What this task involves:
Go through the entries below and retype them exactly, omitting each picture.

Plain-text engineering files:
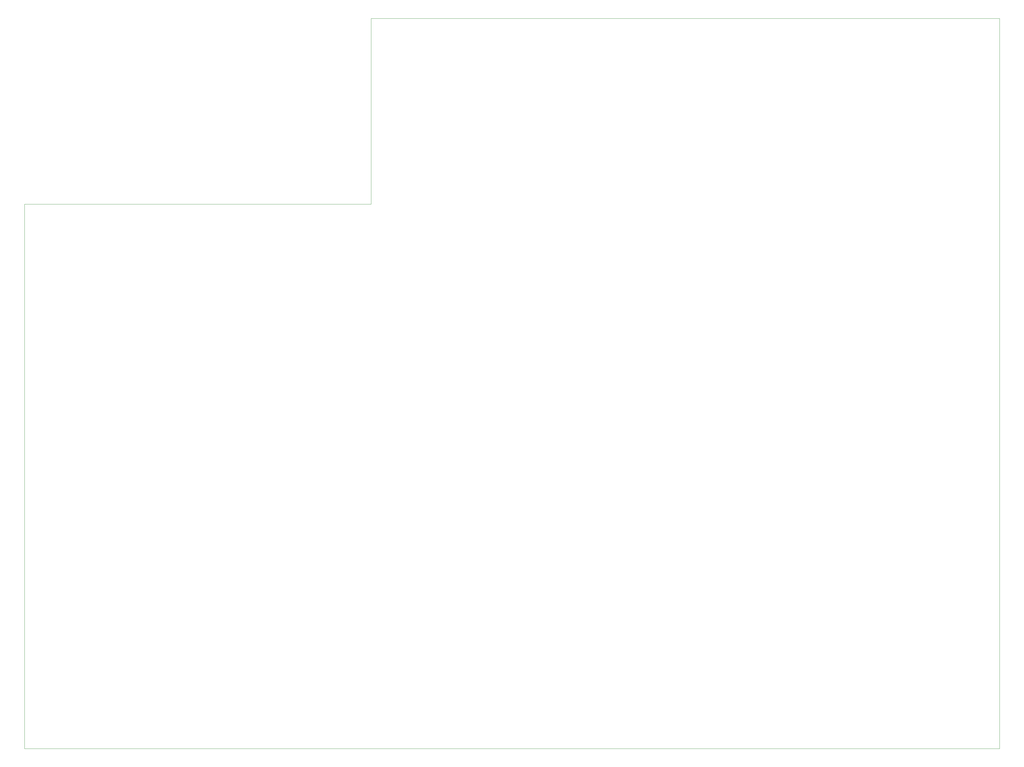
<source format=gko>
%FSLAX25Y25*%
%MOIN*%
G70*
G01*
G75*
G04 Layer_Color=16711935*
%ADD10R,0.01378X0.05512*%
%ADD11R,0.17716X0.12992*%
%ADD12R,0.07874X0.07087*%
%ADD13O,0.00787X0.02362*%
%ADD14O,0.01772X0.04528*%
%ADD15R,0.03740X0.02362*%
%ADD16R,0.04528X0.02362*%
%ADD17O,0.06299X0.01772*%
%ADD18R,0.05118X0.07480*%
%ADD19O,0.07087X0.02362*%
%ADD20O,0.02362X0.07284*%
%ADD21O,0.07284X0.02362*%
%ADD22R,0.03543X0.02953*%
%ADD23R,0.04331X0.11221*%
%ADD24R,0.22244X0.20866*%
%ADD25R,0.08268X0.08071*%
%ADD26R,0.14488X0.05000*%
%ADD27O,0.05512X0.08465*%
%ADD28R,0.05906X0.07874*%
%ADD29R,0.03543X0.03347*%
%ADD30R,0.05118X0.03937*%
%ADD31O,0.05512X0.01772*%
%ADD32O,0.05118X0.01772*%
%ADD33R,0.03150X0.06496*%
%ADD34R,0.03543X0.03150*%
%ADD35R,0.01969X0.02362*%
%ADD36R,0.03937X0.05118*%
%ADD37R,0.03150X0.03543*%
%ADD38R,0.02362X0.04528*%
%ADD39R,0.03347X0.03543*%
%ADD40R,0.02953X0.03543*%
%ADD41R,0.06496X0.03150*%
%ADD42R,0.07874X0.05906*%
%ADD43R,0.05512X0.01378*%
%ADD44R,0.12992X0.17716*%
%ADD45O,0.01772X0.05118*%
%ADD46C,0.03937*%
%ADD47C,0.01000*%
%ADD48C,0.00787*%
%ADD49C,0.02953*%
%ADD50C,0.03937*%
%ADD51C,0.01969*%
%ADD52C,0.04331*%
%ADD53C,0.02000*%
%ADD54C,0.07874*%
%ADD55C,0.08661*%
%ADD56C,0.06299*%
%ADD57C,0.05906*%
%ADD58C,0.01181*%
%ADD59C,0.11811*%
%ADD60C,0.02756*%
%ADD61C,0.01575*%
%ADD62C,0.05906*%
%ADD63C,0.06299*%
%ADD64C,0.06000*%
%ADD65C,0.11811*%
%ADD66C,0.07874*%
%ADD67R,0.05906X0.05906*%
%ADD68R,0.05906X0.05906*%
%ADD69O,0.04331X0.04724*%
%ADD70P,0.08097X8X292.5*%
%ADD71C,0.07480*%
%ADD72C,0.05512*%
%ADD73R,0.05512X0.09843*%
%ADD74O,0.05512X0.09843*%
%ADD75C,0.08661*%
%ADD76R,0.09843X0.05512*%
%ADD77O,0.09843X0.05512*%
%ADD78C,0.02598*%
%ADD79C,0.03150*%
%ADD80C,0.05000*%
%ADD81R,0.09843X0.14961*%
%ADD82R,0.03347X0.02559*%
%ADD83R,0.06496X0.04921*%
%ADD84R,0.05000X0.14488*%
%ADD85R,0.43307X0.31102*%
%ADD86R,0.04331X0.11417*%
%ADD87R,0.08858X0.09449*%
%ADD88R,0.08858X0.11417*%
%ADD89R,0.06890X0.08268*%
%ADD90R,0.06890X0.07087*%
%ADD91R,0.06890X0.11417*%
%ADD92R,0.14961X0.09843*%
%ADD93R,0.04921X0.06496*%
%ADD94C,0.09843*%
%ADD95C,0.11417*%
%ADD96C,0.04724*%
%ADD97C,0.00984*%
%ADD98C,0.02362*%
%ADD99C,0.00800*%
%ADD100C,0.11811*%
%ADD101C,0.00709*%
%ADD102C,0.00394*%
D102*
X1485000Y1369500D02*
Y2030000D01*
X1905000Y2255500D02*
X2666500D01*
X1905000Y2030000D02*
Y2255500D01*
X1485000Y2030000D02*
X1905000D01*
X2666500Y1369500D02*
Y2255500D01*
X1485000Y1369500D02*
X2666500D01*
M02*

</source>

Answer space:
<source format=gko>
%FSLAX25Y25*%
%MOIN*%
G70*
G01*
G75*
G04 Layer_Color=16711935*
%ADD10R,0.01378X0.05512*%
%ADD11R,0.17716X0.12992*%
%ADD12R,0.07874X0.07087*%
%ADD13O,0.00787X0.02362*%
%ADD14O,0.01772X0.04528*%
%ADD15R,0.03740X0.02362*%
%ADD16R,0.04528X0.02362*%
%ADD17O,0.06299X0.01772*%
%ADD18R,0.05118X0.07480*%
%ADD19O,0.07087X0.02362*%
%ADD20O,0.02362X0.07284*%
%ADD21O,0.07284X0.02362*%
%ADD22R,0.03543X0.02953*%
%ADD23R,0.04331X0.11221*%
%ADD24R,0.22244X0.20866*%
%ADD25R,0.08268X0.08071*%
%ADD26R,0.14488X0.05000*%
%ADD27O,0.05512X0.08465*%
%ADD28R,0.05906X0.07874*%
%ADD29R,0.03543X0.03347*%
%ADD30R,0.05118X0.03937*%
%ADD31O,0.05512X0.01772*%
%ADD32O,0.05118X0.01772*%
%ADD33R,0.03150X0.06496*%
%ADD34R,0.03543X0.03150*%
%ADD35R,0.01969X0.02362*%
%ADD36R,0.03937X0.05118*%
%ADD37R,0.03150X0.03543*%
%ADD38R,0.02362X0.04528*%
%ADD39R,0.03347X0.03543*%
%ADD40R,0.02953X0.03543*%
%ADD41R,0.06496X0.03150*%
%ADD42R,0.07874X0.05906*%
%ADD43R,0.05512X0.01378*%
%ADD44R,0.12992X0.17716*%
%ADD45O,0.01772X0.05118*%
%ADD46C,0.03937*%
%ADD47C,0.01000*%
%ADD48C,0.00787*%
%ADD49C,0.02953*%
%ADD50C,0.03937*%
%ADD51C,0.01969*%
%ADD52C,0.04331*%
%ADD53C,0.02000*%
%ADD54C,0.07874*%
%ADD55C,0.08661*%
%ADD56C,0.06299*%
%ADD57C,0.05906*%
%ADD58C,0.01181*%
%ADD59C,0.11811*%
%ADD60C,0.02756*%
%ADD61C,0.01575*%
%ADD62C,0.05906*%
%ADD63C,0.06299*%
%ADD64C,0.06000*%
%ADD65C,0.11811*%
%ADD66C,0.07874*%
%ADD67R,0.05906X0.05906*%
%ADD68R,0.05906X0.05906*%
%ADD69O,0.04331X0.04724*%
%ADD70P,0.08097X8X292.5*%
%ADD71C,0.07480*%
%ADD72C,0.05512*%
%ADD73R,0.05512X0.09843*%
%ADD74O,0.05512X0.09843*%
%ADD75C,0.08661*%
%ADD76R,0.09843X0.05512*%
%ADD77O,0.09843X0.05512*%
%ADD78C,0.02598*%
%ADD79C,0.03150*%
%ADD80C,0.05000*%
%ADD81R,0.09843X0.14961*%
%ADD82R,0.03347X0.02559*%
%ADD83R,0.06496X0.04921*%
%ADD84R,0.05000X0.14488*%
%ADD85R,0.43307X0.31102*%
%ADD86R,0.04331X0.11417*%
%ADD87R,0.08858X0.09449*%
%ADD88R,0.08858X0.11417*%
%ADD89R,0.06890X0.08268*%
%ADD90R,0.06890X0.07087*%
%ADD91R,0.06890X0.11417*%
%ADD92R,0.14961X0.09843*%
%ADD93R,0.04921X0.06496*%
%ADD94C,0.09843*%
%ADD95C,0.11417*%
%ADD96C,0.04724*%
%ADD97C,0.00984*%
%ADD98C,0.02362*%
%ADD99C,0.00800*%
%ADD100C,0.11811*%
%ADD101C,0.00709*%
%ADD102C,0.00394*%
D102*
X1485000Y1369500D02*
Y2030000D01*
X1905000Y2255500D02*
X2666500D01*
X1905000Y2030000D02*
Y2255500D01*
X1485000Y2030000D02*
X1905000D01*
X2666500Y1369500D02*
Y2255500D01*
X1485000Y1369500D02*
X2666500D01*
M02*

</source>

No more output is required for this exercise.